| 原文 |
::::::::

现代乡村的本真还原

2019-06-14 08:57尹书亭
牡丹 2019年12期
关键词:乡民乡土人性

蒙古族作家郭雪波倾心于对草原乡土的关注,其短篇小说《那根结有疙瘩的攀绳》展现了现代乡村转型中,随着现代经济的冲击,农牧民的内心世界与社会关系发生微妙变化。作家通过还原真实的乡村生活场景,直面复杂的人性弱点和精神危机,剖析新的乡村伦理与人际关系,继承乡土中国的现代性叙事。

郭雪波的文学创作一直致力于还原草原乡村世界的真实状态,正视草原生态危机与民族文化危机,反思人类终极的生存问题,是乡土叙事的另类书写。其短篇小说《那根结有疙瘩的攀绳》依然关注草原乡村的发展,但作家将目光转向当下乡村农民的本真生活,聚焦乡土中国的现代性发展,表现乡村现代化进程中农民心灵的困境,解构复杂的乡村社会关系。小说呈现了当下内蒙古农村现代化发展过程中农牧民的现实生活,围绕主人公洪吉泰和他孩童时期拜过把子的兄弟胡拉与浩凡三人之间的关系变化展开讲述,三人在年幼时因攀绳比赛结义,成年之后却发生微妙变化。

::::::::

| 可用材料 |

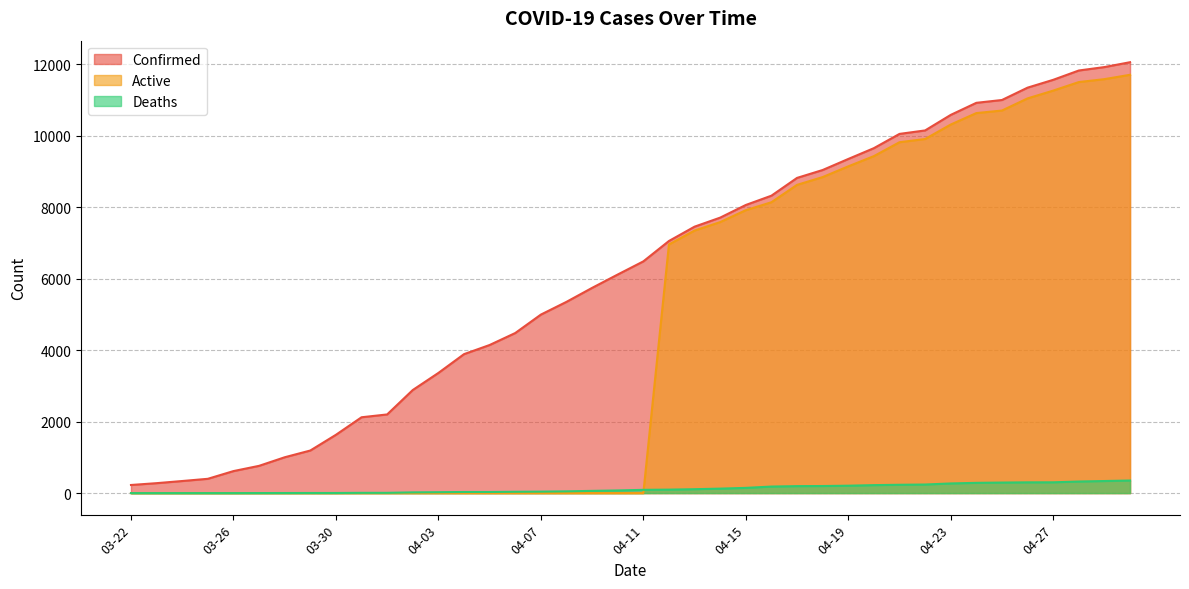

Does the chart display data point markers on the line(s)?

No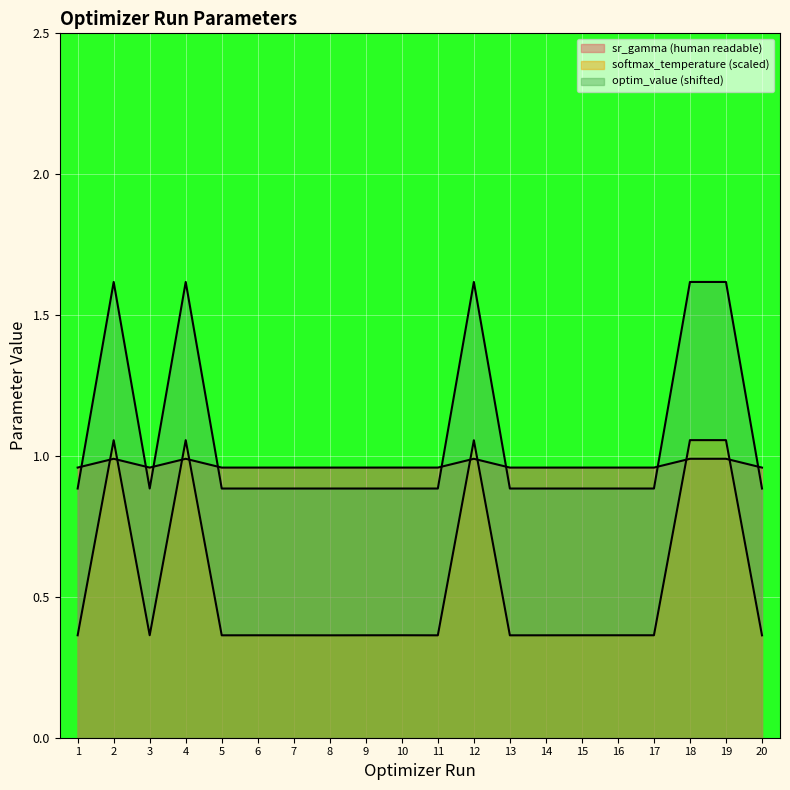

At 1, list the series in order from smallest to largest.

softmax_temperature, optim_value, sr_gamma (human readable)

::::::::

| 理解检测 |
1. 请将这篇小说评论中从“2019-06-14 08:57尹书亭”起、到“义,成年之后却发生微妙变化。”为止（两处均包括在内）的文字照录一遍。
2. 根据这篇小说评论，洪吉泰与胡拉、浩凡三人年幼时是因什么结义的？
3. 请紧接这篇小说评论的最后一句，续写下一段。
这些材料与这篇小说评论毫无关联。

| 逐题答案 |
1.
2019-06-14 08:57尹书亭
牡丹 2019年12期
关键词:乡民乡土人性

蒙古族作家郭雪波倾心于对草原乡土的关注,其短篇小说《那根结有疙瘩的攀绳》展现了现代乡村转型中,随着现代经济的冲击,农牧民的内心世界与社会关系发生微妙变化。作家通过还原真实的乡村生活场景,直面复杂的人性弱点和精神危机,剖析新的乡村伦理与人际关系,继承乡土中国的现代性叙事。

郭雪波的文学创作一直致力于还原草原乡村世界的真实状态,正视草原生态危机与民族文化危机,反思人类终极的生存问题,是乡土叙事的另类书写。其短篇小说《那根结有疙瘩的攀绳》依然关注草原乡村的发展,但作家将目光转向当下乡村农民的本真生活,聚焦乡土中国的现代性发展,表现乡村现代化进程中农民心灵的困境,解构复杂的乡村社会关系。小说呈现了当下内蒙古农村现代化发展过程中农牧民的现实生活,围绕主人公洪吉泰和他孩童时期拜过把子的兄弟胡拉与浩凡三人之间的关系变化展开讲述,三人在年幼时因攀绳比赛结义,成年之后却发生微妙变化。

2. 因攀绳比赛结义。

3.
洪吉泰因担任村干部时的公款问题遭人诬告,被迫卖掉家中的两头牛凑钱来平息此事,先卖给胡拉的一头牛不幸走失,然而在牛找到后,胡拉伙同牛贩子将牛宰杀,恰巧洪吉泰在不知情下也一同啃了牛骨头,狡猾的胡拉却深陷强奸案,因此牵出丢牛的真相,同时揭开了胡拉联合浩凡讹诈“拜把子”兄弟洪吉泰的事实。这篇小说涉及乡土与现代的主题,在经济迅猛发展与现代化的冲击下,展现当下中国乡村潜在的冲突,关注农民心灵的困境与信仰的危机,发现乡村的新型社会关系,引领人们对人性与民族性的再思考。

一、乡土心灵的另类发掘

乡土叙事并非田园牧歌式的书写,郭雪波重视对乡村心灵的另类发掘,客观剖析农民的精神信仰,关注乡村中国的现代化发展使人的性格和心理发生异化,乡民的伦理价值也在发生质变,但人从思想深处并没有实现现代性转变。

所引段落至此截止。